Text segment =>
· · · ·

In other examples, parents with students enrolled in MHS talked about their negative experiences with local district schools. Cate, a White single mother with two students enrolled in MHS told me during an interview that her two children had attended five different district schools prior to their enrollment in MHS. Cate explained that she had moved her kids from one district school to another multiple times due to the fact that none of the schools would respond to her concerns about her son, who had echolalia (a speech disorder), tactile defensiveness (a sensory processing disorder), and asthma. She indicated that the lack of responsiveness was due in large part to overcrowding. In second grade, Chris was one of 45 students in an integrated classroom. When Cate asked Chris’s second grade teacher to hold him back so that he could “catch up,” her request was denied because there was no space for him to stay in the classroom for another year.
In light of her prior experiences with district schools, Cate told me that she liked “choice” because she “was never happy with the VUSD schools.” She further stated that she thought there were a lot of charter schools in Sundale City because local schools were bad. About this she stated, I think the reason we see so many schools like that in Sundale City is because people are not happy with VUSD school system and I don’t know what it would be like in different citites, if they have a better school system, a better school system than what they do here but I’m not happy with VUSD at all and I know from what we read in the paper that not many people are happy with VUSD right now.

· · · ·

Data for analysis =>
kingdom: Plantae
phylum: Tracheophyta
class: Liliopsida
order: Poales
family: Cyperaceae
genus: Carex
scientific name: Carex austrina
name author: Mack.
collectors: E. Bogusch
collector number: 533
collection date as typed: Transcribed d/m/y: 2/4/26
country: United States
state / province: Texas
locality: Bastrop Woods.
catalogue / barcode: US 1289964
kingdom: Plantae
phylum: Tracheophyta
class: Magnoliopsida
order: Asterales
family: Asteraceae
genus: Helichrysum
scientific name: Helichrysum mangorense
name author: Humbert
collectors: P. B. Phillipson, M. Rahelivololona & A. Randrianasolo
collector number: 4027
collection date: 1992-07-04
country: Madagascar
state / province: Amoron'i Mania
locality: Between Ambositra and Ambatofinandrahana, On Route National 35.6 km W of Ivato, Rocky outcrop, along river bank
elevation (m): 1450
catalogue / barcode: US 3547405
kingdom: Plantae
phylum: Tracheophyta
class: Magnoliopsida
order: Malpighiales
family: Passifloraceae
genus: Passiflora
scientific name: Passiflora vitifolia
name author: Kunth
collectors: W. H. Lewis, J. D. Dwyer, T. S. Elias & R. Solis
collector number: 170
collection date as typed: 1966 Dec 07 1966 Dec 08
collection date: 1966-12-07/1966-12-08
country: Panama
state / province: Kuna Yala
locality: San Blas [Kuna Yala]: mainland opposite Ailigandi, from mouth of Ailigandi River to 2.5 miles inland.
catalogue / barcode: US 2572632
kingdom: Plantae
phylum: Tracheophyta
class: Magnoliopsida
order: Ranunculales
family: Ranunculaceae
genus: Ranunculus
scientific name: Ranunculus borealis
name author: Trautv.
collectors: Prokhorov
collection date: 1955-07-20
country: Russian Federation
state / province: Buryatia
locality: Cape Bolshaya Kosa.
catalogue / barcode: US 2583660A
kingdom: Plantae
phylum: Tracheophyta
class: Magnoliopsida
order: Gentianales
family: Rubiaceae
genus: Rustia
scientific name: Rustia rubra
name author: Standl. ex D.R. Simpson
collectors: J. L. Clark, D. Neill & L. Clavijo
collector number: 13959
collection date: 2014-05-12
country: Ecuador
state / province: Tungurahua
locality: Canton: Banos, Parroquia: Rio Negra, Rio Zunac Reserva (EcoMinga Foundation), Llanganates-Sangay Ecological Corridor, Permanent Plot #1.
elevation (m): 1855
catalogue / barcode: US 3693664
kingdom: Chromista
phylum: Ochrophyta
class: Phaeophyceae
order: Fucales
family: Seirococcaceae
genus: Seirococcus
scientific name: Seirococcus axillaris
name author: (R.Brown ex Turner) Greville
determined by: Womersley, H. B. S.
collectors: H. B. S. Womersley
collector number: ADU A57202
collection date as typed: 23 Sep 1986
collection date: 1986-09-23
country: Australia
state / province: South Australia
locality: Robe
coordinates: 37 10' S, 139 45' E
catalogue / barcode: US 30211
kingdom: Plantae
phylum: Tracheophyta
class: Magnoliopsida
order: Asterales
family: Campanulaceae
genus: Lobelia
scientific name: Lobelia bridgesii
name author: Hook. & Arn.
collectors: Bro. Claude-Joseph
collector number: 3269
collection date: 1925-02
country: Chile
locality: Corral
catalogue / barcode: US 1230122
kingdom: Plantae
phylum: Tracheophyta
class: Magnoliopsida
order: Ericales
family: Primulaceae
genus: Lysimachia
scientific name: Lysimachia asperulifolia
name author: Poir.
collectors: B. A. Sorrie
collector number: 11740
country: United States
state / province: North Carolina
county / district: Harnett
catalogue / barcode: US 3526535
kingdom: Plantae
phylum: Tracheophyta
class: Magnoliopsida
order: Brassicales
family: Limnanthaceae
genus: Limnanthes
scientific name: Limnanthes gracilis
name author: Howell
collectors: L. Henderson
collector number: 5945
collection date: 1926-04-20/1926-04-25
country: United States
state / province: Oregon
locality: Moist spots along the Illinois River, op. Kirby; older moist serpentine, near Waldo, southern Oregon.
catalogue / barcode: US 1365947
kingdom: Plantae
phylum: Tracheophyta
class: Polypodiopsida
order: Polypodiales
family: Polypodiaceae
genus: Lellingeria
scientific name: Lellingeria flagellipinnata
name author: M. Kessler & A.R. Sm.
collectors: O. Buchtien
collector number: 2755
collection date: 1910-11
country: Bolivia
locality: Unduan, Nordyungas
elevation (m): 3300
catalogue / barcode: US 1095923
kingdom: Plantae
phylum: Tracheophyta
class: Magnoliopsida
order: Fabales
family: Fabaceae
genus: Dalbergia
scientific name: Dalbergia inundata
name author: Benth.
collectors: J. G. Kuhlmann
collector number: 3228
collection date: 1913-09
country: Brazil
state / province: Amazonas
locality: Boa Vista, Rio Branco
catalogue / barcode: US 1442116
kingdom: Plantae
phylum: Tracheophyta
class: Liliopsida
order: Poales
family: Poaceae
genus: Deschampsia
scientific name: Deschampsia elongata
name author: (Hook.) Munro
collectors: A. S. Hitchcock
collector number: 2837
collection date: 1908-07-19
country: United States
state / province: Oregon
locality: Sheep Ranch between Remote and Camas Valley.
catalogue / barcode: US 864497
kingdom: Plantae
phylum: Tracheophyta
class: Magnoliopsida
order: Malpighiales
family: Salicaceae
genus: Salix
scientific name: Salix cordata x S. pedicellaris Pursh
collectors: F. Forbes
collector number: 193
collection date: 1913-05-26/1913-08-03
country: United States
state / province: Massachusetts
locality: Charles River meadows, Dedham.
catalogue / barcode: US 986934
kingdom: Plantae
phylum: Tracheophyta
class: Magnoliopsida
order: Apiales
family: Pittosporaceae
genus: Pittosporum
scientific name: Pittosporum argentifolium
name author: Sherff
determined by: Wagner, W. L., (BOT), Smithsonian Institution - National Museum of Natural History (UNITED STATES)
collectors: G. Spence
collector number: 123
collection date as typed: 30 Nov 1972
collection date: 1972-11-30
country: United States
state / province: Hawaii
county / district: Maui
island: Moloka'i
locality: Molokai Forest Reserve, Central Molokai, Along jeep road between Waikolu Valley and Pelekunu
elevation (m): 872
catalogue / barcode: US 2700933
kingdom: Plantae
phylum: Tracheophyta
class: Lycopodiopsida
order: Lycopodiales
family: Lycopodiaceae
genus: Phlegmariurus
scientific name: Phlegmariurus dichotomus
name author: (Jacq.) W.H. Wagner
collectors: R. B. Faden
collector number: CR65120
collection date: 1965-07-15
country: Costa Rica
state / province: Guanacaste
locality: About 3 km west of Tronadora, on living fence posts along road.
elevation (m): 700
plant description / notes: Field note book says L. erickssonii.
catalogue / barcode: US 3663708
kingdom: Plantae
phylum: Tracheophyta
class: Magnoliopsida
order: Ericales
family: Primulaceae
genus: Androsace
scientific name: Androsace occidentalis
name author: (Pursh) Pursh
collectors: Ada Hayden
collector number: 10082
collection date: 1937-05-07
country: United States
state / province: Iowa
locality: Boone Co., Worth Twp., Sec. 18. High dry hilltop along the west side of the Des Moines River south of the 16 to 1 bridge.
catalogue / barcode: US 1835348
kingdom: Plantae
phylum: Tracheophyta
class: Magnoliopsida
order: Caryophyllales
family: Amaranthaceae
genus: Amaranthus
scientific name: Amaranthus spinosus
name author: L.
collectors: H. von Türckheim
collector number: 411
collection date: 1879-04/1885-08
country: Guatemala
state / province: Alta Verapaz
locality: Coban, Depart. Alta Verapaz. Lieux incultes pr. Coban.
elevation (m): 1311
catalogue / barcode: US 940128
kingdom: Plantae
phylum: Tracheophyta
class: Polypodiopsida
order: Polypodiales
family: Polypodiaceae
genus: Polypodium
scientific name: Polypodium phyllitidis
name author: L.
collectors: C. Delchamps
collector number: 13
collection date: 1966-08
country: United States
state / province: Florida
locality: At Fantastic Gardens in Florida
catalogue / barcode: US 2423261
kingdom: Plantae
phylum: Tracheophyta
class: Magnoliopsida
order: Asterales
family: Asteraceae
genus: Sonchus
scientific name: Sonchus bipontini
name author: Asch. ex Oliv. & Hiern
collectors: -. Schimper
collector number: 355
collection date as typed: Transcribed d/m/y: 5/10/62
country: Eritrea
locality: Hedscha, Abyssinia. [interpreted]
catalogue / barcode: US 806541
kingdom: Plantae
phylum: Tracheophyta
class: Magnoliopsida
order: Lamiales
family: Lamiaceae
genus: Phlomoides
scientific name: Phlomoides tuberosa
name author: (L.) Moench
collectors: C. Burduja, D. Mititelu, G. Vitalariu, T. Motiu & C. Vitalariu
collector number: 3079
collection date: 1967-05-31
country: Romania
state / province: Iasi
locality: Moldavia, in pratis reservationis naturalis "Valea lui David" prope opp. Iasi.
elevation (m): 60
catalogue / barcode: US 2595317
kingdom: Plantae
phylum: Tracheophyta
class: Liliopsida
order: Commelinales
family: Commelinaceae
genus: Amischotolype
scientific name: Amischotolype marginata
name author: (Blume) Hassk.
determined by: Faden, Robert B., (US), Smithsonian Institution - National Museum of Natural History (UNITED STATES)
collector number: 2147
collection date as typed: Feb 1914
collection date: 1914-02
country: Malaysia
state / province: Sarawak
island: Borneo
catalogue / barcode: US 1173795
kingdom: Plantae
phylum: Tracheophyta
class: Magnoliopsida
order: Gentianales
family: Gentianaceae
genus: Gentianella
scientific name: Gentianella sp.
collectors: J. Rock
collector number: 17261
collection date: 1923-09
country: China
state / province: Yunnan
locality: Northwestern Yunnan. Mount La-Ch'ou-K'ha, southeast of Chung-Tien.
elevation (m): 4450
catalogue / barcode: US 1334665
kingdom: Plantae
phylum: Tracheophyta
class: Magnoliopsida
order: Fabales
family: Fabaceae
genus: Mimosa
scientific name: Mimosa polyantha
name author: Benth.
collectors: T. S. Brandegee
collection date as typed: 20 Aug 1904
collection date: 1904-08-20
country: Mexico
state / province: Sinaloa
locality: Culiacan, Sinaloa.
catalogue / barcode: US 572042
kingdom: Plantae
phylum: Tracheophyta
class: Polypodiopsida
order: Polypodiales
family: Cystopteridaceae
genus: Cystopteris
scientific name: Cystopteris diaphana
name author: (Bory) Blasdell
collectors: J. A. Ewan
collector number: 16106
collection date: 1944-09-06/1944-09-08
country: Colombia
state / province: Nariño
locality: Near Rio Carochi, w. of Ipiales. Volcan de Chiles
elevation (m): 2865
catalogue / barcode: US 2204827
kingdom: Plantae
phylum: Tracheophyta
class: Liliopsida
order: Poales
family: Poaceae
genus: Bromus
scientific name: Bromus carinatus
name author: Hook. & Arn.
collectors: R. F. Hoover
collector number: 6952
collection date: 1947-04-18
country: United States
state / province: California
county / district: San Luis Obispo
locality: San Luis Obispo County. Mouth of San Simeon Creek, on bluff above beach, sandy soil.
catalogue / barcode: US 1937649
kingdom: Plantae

· · · ·

What you should do => Quote the passage on Cate and the district schools from "In light of" up to and including "VUSD right now.".

Answer to the problem =>
In light of her prior experiences with district schools, Cate told me that she liked “choice” because she “was never happy with the VUSD schools.” She further stated that she thought there were a lot of charter schools in Sundale City because local schools were bad. About this she stated, I think the reason we see so many schools like that in Sundale City is because people are not happy with VUSD school system and I don’t know what it would be like in different citites, if they have a better school system, a better school system than what they do here but I’m not happy with VUSD at all and I know from what we read in the paper that not many people are happy with VUSD right now.